*** Records provided Section Begins ***

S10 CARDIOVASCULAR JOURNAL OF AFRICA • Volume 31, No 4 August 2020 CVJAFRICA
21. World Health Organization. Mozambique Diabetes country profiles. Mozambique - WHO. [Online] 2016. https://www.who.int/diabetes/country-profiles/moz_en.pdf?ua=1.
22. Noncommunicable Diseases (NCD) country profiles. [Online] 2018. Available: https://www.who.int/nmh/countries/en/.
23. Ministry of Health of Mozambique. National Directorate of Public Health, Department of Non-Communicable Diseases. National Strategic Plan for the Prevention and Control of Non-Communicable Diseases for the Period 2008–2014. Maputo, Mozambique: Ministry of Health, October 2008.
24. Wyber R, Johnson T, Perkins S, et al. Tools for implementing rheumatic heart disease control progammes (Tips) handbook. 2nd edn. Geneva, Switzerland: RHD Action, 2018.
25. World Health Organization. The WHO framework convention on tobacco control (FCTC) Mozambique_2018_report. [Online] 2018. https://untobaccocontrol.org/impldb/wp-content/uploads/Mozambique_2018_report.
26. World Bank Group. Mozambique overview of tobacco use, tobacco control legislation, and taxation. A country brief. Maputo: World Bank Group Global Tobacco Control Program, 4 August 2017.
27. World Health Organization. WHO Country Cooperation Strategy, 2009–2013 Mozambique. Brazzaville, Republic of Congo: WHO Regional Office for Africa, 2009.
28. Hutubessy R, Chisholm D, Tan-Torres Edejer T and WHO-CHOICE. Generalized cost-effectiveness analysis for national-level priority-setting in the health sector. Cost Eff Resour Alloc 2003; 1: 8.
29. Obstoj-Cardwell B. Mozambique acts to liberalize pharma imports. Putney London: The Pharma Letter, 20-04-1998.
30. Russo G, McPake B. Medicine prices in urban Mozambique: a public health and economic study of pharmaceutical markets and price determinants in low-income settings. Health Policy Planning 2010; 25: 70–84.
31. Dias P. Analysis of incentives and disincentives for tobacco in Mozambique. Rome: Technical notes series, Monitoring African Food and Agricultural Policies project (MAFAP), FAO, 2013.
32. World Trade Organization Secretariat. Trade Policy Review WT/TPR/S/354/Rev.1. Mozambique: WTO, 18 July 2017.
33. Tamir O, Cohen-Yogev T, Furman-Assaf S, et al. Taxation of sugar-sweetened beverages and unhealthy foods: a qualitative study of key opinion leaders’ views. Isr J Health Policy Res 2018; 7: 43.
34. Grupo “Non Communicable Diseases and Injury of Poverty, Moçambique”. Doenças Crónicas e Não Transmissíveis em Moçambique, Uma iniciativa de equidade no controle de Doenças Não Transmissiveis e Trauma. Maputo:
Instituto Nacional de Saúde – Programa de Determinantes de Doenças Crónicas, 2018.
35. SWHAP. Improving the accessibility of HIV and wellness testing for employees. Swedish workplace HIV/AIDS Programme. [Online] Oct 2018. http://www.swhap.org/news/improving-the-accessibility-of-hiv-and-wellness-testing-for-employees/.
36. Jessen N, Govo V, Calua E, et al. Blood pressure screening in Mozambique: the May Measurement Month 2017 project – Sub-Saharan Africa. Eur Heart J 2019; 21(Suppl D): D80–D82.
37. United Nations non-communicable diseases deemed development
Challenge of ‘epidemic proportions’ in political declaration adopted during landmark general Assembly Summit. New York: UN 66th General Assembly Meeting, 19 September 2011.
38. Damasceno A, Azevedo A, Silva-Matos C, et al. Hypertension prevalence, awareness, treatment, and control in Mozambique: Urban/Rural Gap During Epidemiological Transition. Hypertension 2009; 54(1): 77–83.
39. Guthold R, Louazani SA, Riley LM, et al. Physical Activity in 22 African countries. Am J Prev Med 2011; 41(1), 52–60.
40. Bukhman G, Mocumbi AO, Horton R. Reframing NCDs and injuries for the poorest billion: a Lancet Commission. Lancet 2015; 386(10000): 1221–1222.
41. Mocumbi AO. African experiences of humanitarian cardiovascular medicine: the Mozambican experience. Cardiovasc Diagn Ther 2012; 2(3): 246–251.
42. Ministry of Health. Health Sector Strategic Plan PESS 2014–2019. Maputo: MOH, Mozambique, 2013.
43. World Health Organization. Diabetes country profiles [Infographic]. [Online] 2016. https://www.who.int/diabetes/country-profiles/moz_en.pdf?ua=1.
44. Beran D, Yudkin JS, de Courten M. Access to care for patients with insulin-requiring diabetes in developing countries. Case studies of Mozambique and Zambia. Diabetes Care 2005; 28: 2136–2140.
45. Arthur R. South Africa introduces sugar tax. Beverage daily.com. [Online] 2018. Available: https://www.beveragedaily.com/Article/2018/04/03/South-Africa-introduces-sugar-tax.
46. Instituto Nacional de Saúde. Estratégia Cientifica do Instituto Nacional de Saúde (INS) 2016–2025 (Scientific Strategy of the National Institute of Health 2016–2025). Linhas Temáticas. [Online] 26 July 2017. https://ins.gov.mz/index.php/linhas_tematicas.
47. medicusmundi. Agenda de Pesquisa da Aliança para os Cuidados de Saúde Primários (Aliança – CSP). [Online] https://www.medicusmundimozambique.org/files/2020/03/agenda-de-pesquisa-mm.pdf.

*** Records provided Section Ends ***

■ Task details: Retype, exactly as shown, the lines from the one with "36. Jessen N, Govo" through the end of the records.

■ Completed task:
36. Jessen N, Govo V, Calua E, et al. Blood pressure screening in Mozambique: the May Measurement Month 2017 project – Sub-Saharan Africa. Eur Heart J 2019; 21(Suppl D): D80–D82.
37. United Nations non-communicable diseases deemed development
Challenge of ‘epidemic proportions’ in political declaration adopted during landmark general Assembly Summit. New York: UN 66th General Assembly Meeting, 19 September 2011.
38. Damasceno A, Azevedo A, Silva-Matos C, et al. Hypertension prevalence, awareness, treatment, and control in Mozambique: Urban/Rural Gap During Epidemiological Transition. Hypertension 2009; 54(1): 77–83.
39. Guthold R, Louazani SA, Riley LM, et al. Physical Activity in 22 African countries. Am J Prev Med 2011; 41(1), 52–60.
40. Bukhman G, Mocumbi AO, Horton R. Reframing NCDs and injuries for the poorest billion: a Lancet Commission. Lancet 2015; 386(10000): 1221–1222.
41. Mocumbi AO. African experiences of humanitarian cardiovascular medicine: the Mozambican experience. Cardiovasc Diagn Ther 2012; 2(3): 246–251.
42. Ministry of Health. Health Sector Strategic Plan PESS 2014–2019. Maputo: MOH, Mozambique, 2013.
43. World Health Organization. Diabetes country profiles [Infographic]. [Online] 2016. https://www.who.int/diabetes/country-profiles/moz_en.pdf?ua=1.
44. Beran D, Yudkin JS, de Courten M. Access to care for patients with insulin-requiring diabetes in developing countries. Case studies of Mozambique and Zambia. Diabetes Care 2005; 28: 2136–2140.
45. Arthur R. South Africa introduces sugar tax. Beverage daily.com. [Online] 2018. Available: https://www.beveragedaily.com/Article/2018/04/03/South-Africa-introduces-sugar-tax.
46. Instituto Nacional de Saúde. Estratégia Cientifica do Instituto Nacional de Saúde (INS) 2016–2025 (Scientific Strategy of the National Institute of Health 2016–2025). Linhas Temáticas. [Online] 26 July 2017. https://ins.gov.mz/index.php/linhas_tematicas.
47. medicusmundi. Agenda de Pesquisa da Aliança para os Cuidados de Saúde Primários (Aliança – CSP). [Online] https://www.medicusmundimozambique.org/files/2020/03/agenda-de-pesquisa-mm.pdf.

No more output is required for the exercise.